Cathie Wood: Bitcoin’s scarcity could make it a global monetary system, not stablecoins

ARK Invest CEO Cathie Wood said Bitcoin could become a future global monetary system as adoption increases. She highlighted Bitcoin’s fixed supply cap of 21 million BTC as “absolute scarcity”, arguing it can sustain long-term demand and help it act as a store of value amid economic uncertainty. Wood also linked potential wider Bitcoin use to stress in traditional finance and continued geopolitical volatility. In her view, stablecoins—particularly USDT—matter for liquidity and day-to-day transfers, but they rely on centralized issuers and regulation, unlike Bitcoin’s protocol-level independence. She added that ARK Invest did not expect tokens such as USDT to “usurp” Bitcoin’s role. Comparing Bitcoin with gold, Wood argued gold supply can expand when prices rise, while Bitcoin supply remains fixed regardless of demand.

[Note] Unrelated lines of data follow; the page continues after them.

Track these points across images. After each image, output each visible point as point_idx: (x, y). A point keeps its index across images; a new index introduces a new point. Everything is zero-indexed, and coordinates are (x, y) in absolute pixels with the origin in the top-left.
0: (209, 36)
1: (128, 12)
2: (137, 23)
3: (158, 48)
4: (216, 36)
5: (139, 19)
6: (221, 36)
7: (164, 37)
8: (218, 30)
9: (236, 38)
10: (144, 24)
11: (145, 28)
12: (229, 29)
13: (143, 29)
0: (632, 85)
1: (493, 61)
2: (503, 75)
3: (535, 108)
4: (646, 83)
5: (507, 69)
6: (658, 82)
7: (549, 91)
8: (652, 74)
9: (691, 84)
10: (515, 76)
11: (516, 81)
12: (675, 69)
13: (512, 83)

For traders, the key takeaway is a narrative shift toward Bitcoin as a scarcity-based hedge, even as stablecoins continue to dominate crypto market rails for transactions and settlement.
Bullish
Cathie Wood’s remarks are broadly supportive for Bitcoin because they reinforce a scarcity-based “store of value” narrative tied to its fixed 21 million BTC cap. In the short term, this can add sentiment tailwinds when markets are sensitive to macro/geopolitical uncertainty, encouraging flows into BTC as a hedge. In the longer term, the argument that Bitcoin’s independence from centralized issuers makes it structurally different from stablecoins can strengthen conviction for sustained allocation. The stablecoin angle is mostly neutral-to-supportive: USDT is framed as liquidity infrastructure, not a threat to BTC’s role. That positioning is unlikely to create immediate downside for Bitcoin, but it suggests traders may continue using stablecoins for tactical liquidity while reserving longer-horizon positioning for BTC.